Supplied passage Block Start

Behind the Lordship Controversy

Behind the Lordship Controversy

Ernest Reisinger

One old Puritan said that the dangers in controversy are greater than the dangers of women and wine. I do not know if this is true or not but I do know every true Christian loathes controversy, and all the more when it is among the family of God. Yet we must not forget that most, if not all, the great creeds and confessions were born out of religious controversy.

One respected theologian recently said, “When the book The Gospel According to Jesus by John MacArthur appeared the fat was in the fire.” He was referring to what has come to be known as the “Lordship Controversy.”

This is the first in a series of articles which will address vital issues that are related to this ongoing debate.

What is behind the Lordship controversy? I can answer with one word — THEOLOGY. However, this answer needs some explanation, and I hope to provide it in these studies.

The Gospel According to Jesus has provoked pamphlets, books, sermons, conference themes, etc., in response. Two books that stand out in the controversy were written by champions of the Dispensational school of theology: So Great Salvation by Charles Ryrie and Absolutely Free by Zane Hodges. Together they contend for the non-Lordship position.

This is one controversy I am happy to see because it is bringing some theological skeletons out of the closet. Now men are in print, thereby revealing themselves and their twisted theology.

It is not my aim or design in these studies to vindicate or apologize for the theological or non-theological errors of the non-Lordship people. Proponents of this view are not in the historical and biblical stream of theology held by the reformers and the great teachers in the church. These men seem to have no regard for the great creeds and confessions of the historic churches.

Every body of Christians is not equally corrupt in doctrine and practice, yet none is so pure that if its character were examined by the great head of the church, He would not have somewhat against it.

The great Apostle was certainly in earnest, and he resisted error wherever he found it. Yet, he did not castigate those who built on the right foundation, even though some things in their superstructure were not exactly perfect and some of the superstructure will ultimately be consumed. He did not treat them as enemies if their foundation was Christ the Lord. His conduct even to the enemies of our Lord was not seeking to turn upon them the contempt of all mankind. Rather, his treatment of them was calculated to do them good. I pray that such may be my own efforts.

The Lordship Controversy Does Not Stand Alone

The Lordship issue will never be solved in addressing it by itself because it is inseparably connected to a theological system that cannot be divided (in spite of the claims to “rightly divide the word of truth”).

The Lordship issue is just a small child, and every child has a father, a mother, and usually, some brothers, sisters, and maybe even some cousins. The Lordship issue has a father and his name is Arminianism. The Lordship issue has a mother and her name is Dispensationalism (who has a sister called Antinomianism), and they are not in the process of divorce yet.

Supplied passage Block End

▸ **Work order A**
Please write out the part of the Lordship controversy article between "It is not my" and "the historic churches.", inclusive.
The listing that comes next has no connection to the Lordship controversy article.

Records for this exercise Block Start

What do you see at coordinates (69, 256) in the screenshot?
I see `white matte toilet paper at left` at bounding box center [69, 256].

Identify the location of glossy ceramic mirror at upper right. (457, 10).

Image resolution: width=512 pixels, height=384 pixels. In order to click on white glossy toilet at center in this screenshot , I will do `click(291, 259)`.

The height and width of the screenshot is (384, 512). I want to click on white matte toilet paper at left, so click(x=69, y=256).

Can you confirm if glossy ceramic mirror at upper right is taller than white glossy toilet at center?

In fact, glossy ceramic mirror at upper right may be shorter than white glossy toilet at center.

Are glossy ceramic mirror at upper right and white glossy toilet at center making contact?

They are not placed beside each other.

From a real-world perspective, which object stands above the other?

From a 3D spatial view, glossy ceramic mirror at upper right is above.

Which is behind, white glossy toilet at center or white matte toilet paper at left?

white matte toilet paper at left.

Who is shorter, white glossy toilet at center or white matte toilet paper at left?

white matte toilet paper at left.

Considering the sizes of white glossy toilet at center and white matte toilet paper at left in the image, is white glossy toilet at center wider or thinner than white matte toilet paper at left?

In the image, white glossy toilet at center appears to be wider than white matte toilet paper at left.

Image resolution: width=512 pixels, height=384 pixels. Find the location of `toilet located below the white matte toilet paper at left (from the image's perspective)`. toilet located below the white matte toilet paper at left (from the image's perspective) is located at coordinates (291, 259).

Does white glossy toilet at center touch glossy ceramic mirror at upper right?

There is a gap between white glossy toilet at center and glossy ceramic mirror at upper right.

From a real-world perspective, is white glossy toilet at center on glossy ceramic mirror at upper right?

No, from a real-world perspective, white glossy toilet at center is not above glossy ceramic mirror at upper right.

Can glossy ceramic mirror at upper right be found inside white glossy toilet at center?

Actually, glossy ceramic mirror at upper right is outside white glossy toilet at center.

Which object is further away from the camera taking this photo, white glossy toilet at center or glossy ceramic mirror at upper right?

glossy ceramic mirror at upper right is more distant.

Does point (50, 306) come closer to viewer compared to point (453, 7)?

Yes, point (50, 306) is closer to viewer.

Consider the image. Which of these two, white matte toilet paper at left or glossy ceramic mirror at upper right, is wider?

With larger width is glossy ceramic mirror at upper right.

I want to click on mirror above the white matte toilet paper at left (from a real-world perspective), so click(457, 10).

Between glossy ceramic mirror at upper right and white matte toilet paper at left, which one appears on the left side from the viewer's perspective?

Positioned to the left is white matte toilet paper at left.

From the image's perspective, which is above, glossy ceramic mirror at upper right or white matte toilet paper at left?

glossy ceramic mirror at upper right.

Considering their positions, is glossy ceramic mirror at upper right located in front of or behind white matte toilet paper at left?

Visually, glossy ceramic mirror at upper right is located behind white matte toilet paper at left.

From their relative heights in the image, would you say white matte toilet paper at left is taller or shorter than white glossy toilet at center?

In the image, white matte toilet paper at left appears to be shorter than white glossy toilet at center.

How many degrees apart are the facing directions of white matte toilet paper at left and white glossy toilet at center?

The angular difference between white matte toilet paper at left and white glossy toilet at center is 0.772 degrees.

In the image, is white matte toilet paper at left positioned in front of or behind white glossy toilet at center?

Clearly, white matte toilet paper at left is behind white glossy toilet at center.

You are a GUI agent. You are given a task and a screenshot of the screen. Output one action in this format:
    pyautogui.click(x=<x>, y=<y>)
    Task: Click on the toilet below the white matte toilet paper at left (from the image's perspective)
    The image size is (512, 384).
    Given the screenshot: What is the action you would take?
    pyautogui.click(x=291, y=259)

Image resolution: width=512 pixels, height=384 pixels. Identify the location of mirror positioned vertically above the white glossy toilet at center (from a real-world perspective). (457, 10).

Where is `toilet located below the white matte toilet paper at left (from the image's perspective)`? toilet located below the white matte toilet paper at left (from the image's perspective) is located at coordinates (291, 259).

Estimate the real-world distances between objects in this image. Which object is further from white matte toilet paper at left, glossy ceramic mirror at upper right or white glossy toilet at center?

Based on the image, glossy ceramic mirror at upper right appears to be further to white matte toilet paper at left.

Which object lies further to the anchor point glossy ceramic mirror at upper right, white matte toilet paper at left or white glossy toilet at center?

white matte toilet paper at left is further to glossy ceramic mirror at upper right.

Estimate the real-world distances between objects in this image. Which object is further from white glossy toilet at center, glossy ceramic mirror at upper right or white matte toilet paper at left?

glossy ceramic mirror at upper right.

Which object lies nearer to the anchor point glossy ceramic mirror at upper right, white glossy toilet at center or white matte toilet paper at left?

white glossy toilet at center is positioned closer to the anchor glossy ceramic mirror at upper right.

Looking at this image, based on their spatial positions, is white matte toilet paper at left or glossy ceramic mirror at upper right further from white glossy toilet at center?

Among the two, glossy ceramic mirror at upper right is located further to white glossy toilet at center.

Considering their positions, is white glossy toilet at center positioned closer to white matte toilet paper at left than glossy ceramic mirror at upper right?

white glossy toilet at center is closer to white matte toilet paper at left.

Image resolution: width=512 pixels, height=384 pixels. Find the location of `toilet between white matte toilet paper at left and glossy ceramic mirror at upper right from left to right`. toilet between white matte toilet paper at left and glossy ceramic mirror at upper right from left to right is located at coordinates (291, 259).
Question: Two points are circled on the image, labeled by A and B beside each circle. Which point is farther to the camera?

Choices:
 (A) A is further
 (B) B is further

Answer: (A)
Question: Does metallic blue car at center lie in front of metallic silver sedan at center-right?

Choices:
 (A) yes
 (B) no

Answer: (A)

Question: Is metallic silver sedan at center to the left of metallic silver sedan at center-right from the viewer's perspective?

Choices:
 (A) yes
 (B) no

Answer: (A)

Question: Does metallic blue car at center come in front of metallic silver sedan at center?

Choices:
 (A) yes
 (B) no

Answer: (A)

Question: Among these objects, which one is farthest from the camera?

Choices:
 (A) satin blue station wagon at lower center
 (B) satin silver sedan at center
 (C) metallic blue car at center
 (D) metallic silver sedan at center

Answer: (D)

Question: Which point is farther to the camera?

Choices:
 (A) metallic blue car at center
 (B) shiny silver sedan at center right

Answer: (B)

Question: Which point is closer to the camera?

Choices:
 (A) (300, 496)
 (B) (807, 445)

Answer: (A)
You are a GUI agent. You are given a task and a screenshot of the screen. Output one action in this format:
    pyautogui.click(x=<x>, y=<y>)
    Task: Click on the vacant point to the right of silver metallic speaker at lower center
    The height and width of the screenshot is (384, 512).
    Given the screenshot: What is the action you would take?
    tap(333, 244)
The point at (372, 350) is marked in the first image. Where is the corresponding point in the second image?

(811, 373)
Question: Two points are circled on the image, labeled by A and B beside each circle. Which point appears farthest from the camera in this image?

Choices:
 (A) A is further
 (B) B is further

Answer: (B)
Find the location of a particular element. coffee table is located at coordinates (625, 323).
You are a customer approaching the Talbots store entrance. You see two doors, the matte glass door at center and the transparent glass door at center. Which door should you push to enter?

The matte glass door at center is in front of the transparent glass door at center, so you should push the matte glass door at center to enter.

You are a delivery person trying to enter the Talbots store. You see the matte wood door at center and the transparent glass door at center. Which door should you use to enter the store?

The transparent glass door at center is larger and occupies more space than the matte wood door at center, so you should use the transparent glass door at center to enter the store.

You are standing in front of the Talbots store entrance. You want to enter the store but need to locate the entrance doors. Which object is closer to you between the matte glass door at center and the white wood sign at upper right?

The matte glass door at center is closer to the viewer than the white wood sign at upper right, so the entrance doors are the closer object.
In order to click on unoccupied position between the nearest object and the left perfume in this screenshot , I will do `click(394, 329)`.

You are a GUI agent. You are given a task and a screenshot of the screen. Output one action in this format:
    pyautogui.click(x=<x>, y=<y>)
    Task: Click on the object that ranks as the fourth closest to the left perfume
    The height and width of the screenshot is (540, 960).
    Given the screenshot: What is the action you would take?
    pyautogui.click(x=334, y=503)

Records for this exercise Block End

▸ **Work order B**
Pick out every line of the listing that contains the word "other".

▸ **Written answer A**
It is not my aim or design in these studies to vindicate or apologize for the theological or non-theological errors of the non-Lordship people. Proponents of this view are not in the historical and biblical stream of theology held by the reformers and the great teachers in the church. These men seem to have no regard for the great creeds and confessions of the historic churches.

▸ **Written answer B**
They are not placed beside each other.
From a real-world perspective, which object stands above the other?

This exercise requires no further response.